- [Dataset section]:
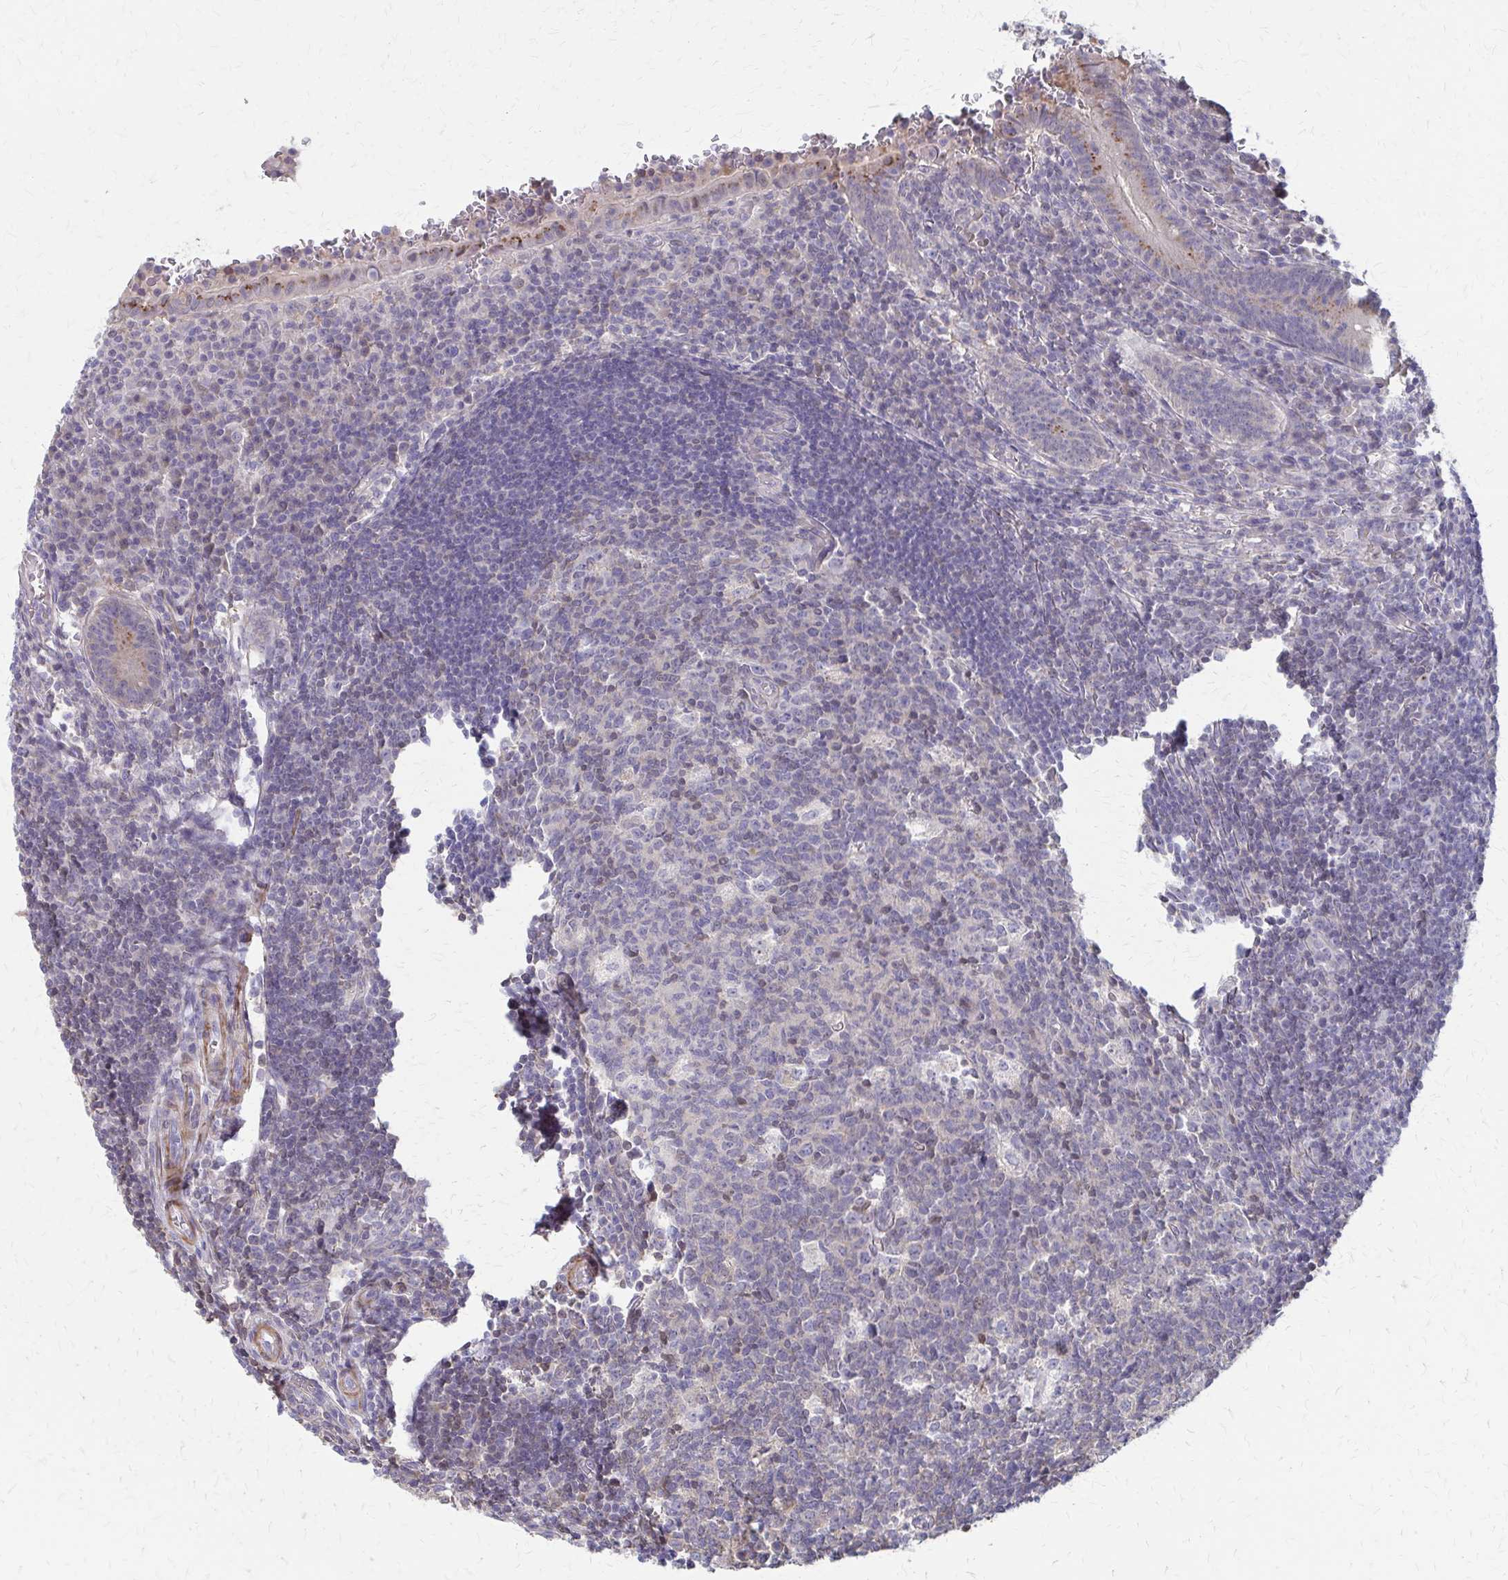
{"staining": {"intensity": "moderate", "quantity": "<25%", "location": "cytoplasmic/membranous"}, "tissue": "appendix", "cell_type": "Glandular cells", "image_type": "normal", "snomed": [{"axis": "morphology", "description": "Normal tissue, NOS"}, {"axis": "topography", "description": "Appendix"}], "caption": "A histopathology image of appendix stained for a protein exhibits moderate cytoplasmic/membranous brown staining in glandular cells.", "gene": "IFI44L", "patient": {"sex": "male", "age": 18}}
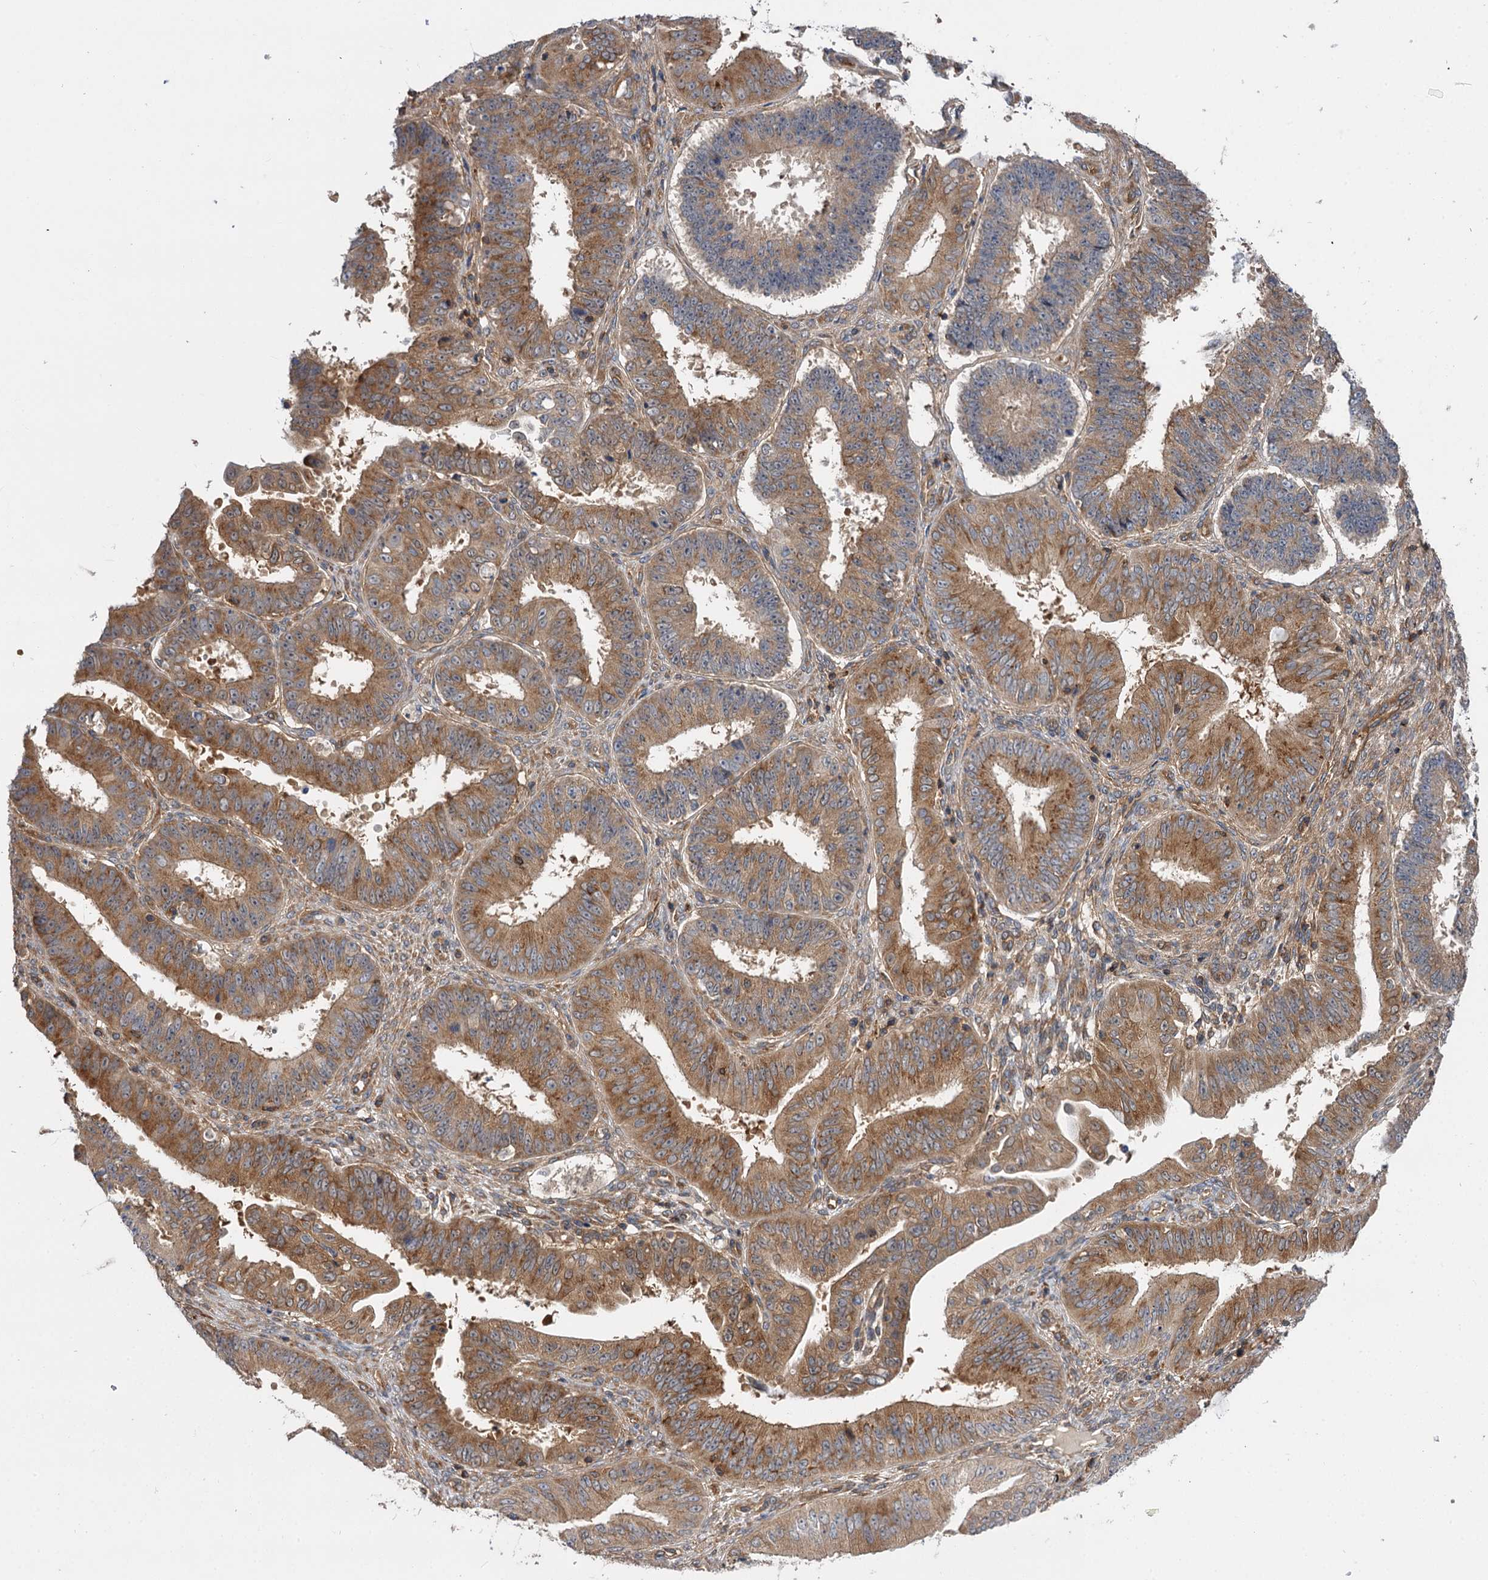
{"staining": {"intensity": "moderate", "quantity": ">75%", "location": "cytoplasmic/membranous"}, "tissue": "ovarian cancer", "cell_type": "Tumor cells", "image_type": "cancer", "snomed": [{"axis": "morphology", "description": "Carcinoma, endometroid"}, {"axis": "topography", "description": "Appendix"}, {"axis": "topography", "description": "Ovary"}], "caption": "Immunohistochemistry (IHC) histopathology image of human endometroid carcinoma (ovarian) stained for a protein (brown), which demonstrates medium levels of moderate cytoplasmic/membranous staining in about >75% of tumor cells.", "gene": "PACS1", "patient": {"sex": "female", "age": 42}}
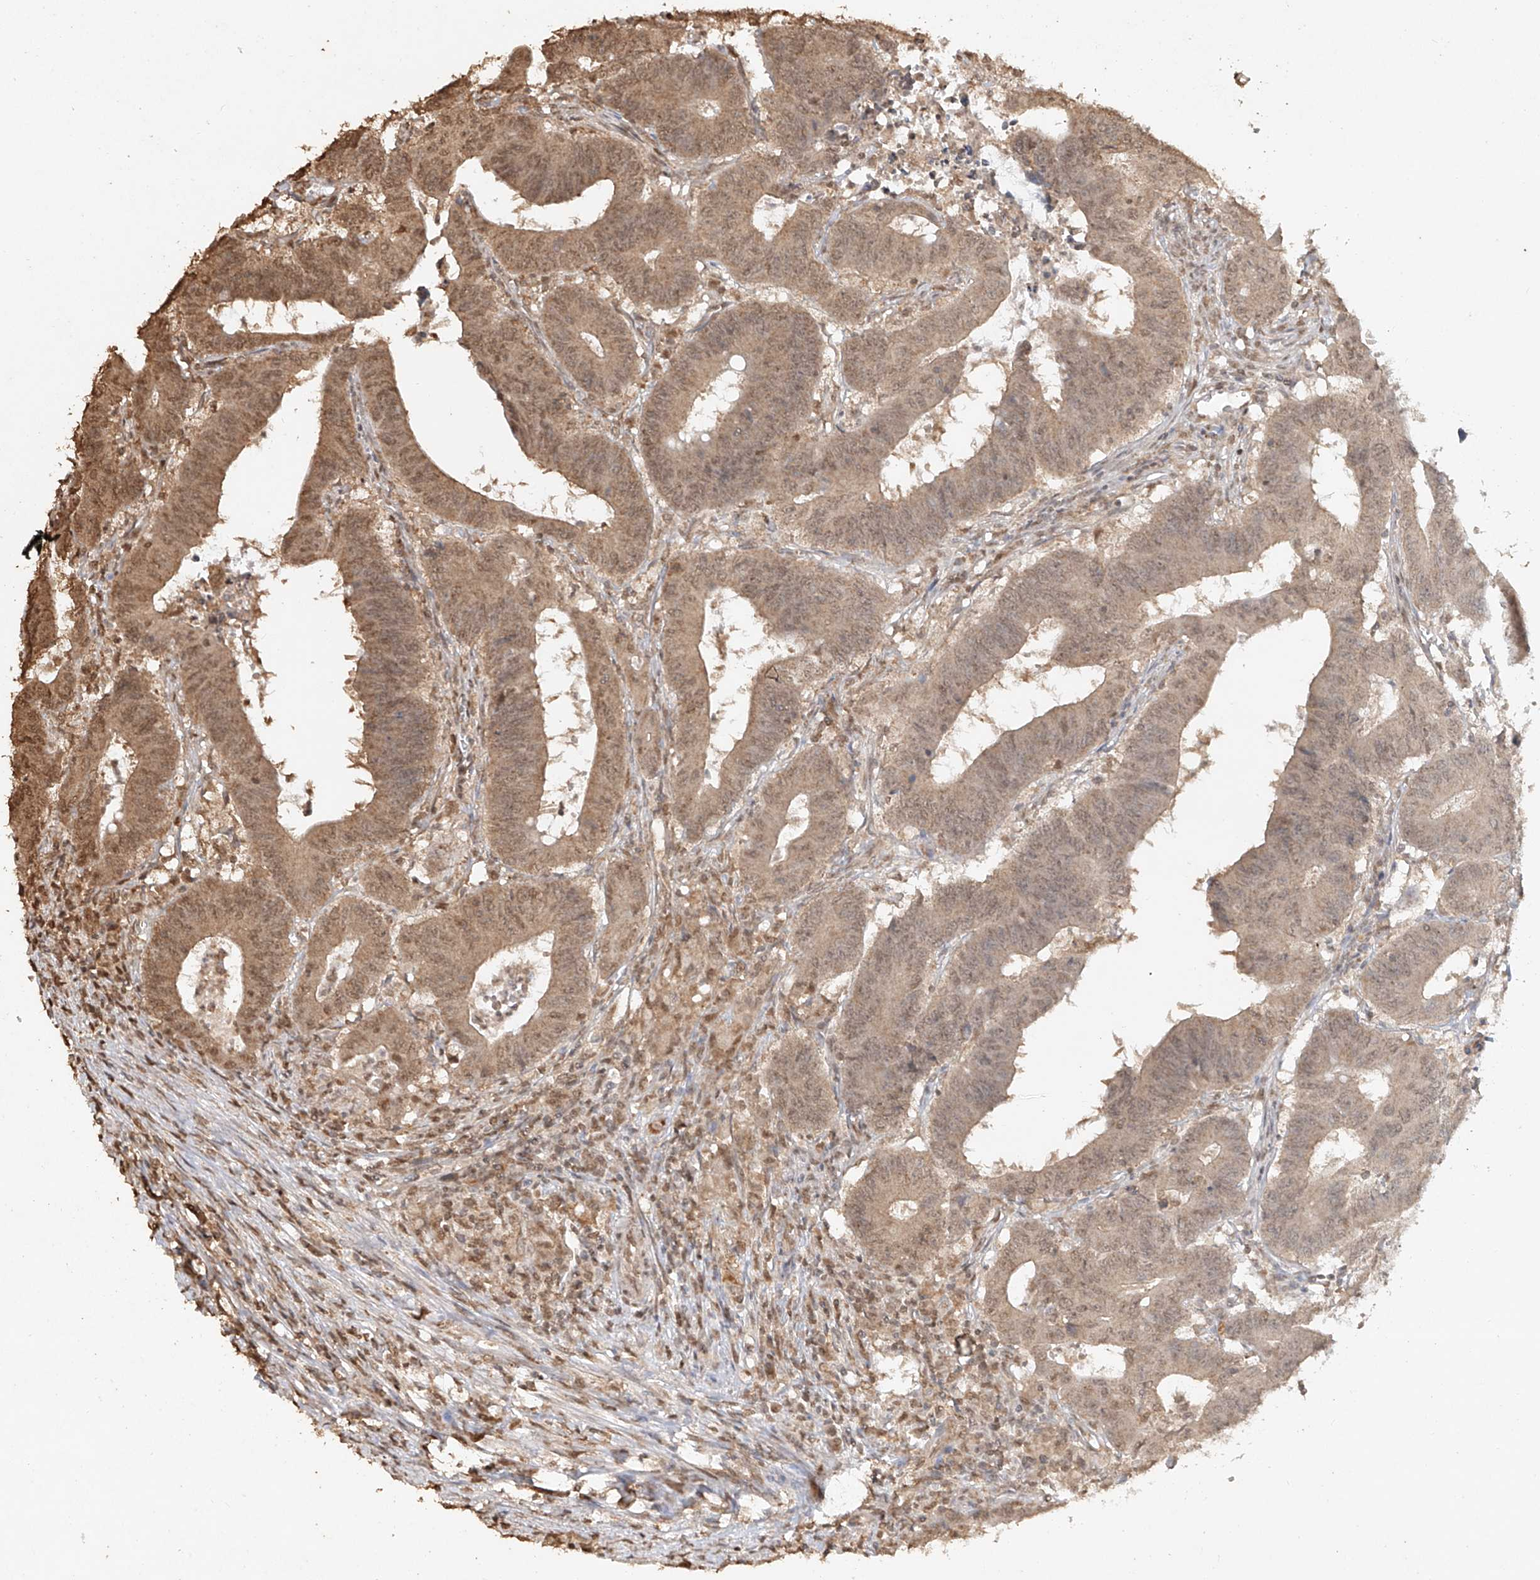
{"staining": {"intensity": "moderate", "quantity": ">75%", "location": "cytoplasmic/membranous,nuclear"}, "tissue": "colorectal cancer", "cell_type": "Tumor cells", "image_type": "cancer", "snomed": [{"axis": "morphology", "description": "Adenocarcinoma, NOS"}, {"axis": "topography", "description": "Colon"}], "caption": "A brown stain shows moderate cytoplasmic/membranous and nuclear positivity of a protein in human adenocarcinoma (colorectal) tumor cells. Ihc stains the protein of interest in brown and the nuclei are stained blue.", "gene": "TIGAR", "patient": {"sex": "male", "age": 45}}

- [Work to be completed]: After removing the pictures, transcribe the listing above exactly.

- [Finished task]:
{"staining": {"intensity": "moderate", "quantity": "<25%", "location": "cytoplasmic/membranous"}, "tissue": "appendix", "cell_type": "Glandular cells", "image_type": "normal", "snomed": [{"axis": "morphology", "description": "Normal tissue, NOS"}, {"axis": "topography", "description": "Appendix"}], "caption": "A histopathology image of appendix stained for a protein exhibits moderate cytoplasmic/membranous brown staining in glandular cells.", "gene": "IFI44L", "patient": {"sex": "male", "age": 18}}
{"staining": {"intensity": "moderate", "quantity": ">75%", "location": "cytoplasmic/membranous"}, "tissue": "ovarian cancer", "cell_type": "Tumor cells", "image_type": "cancer", "snomed": [{"axis": "morphology", "description": "Carcinoma, endometroid"}, {"axis": "topography", "description": "Appendix"}, {"axis": "topography", "description": "Ovary"}], "caption": "Immunohistochemistry (IHC) histopathology image of human endometroid carcinoma (ovarian) stained for a protein (brown), which demonstrates medium levels of moderate cytoplasmic/membranous staining in about >75% of tumor cells.", "gene": "PACS1", "patient": {"sex": "female", "age": 42}}
{"staining": {"intensity": "moderate", "quantity": ">75%", "location": "cytoplasmic/membranous,nuclear"}, "tissue": "colorectal cancer", "cell_type": "Tumor cells", "image_type": "cancer", "snomed": [{"axis": "morphology", "description": "Adenocarcinoma, NOS"}, {"axis": "topography", "description": "Colon"}], "caption": "A brown stain shows moderate cytoplasmic/membranous and nuclear positivity of a protein in human adenocarcinoma (colorectal) tumor cells. Ihc stains the protein of interest in brown and the nuclei are stained blue.", "gene": "TIGAR", "patient": {"sex": "male", "age": 45}}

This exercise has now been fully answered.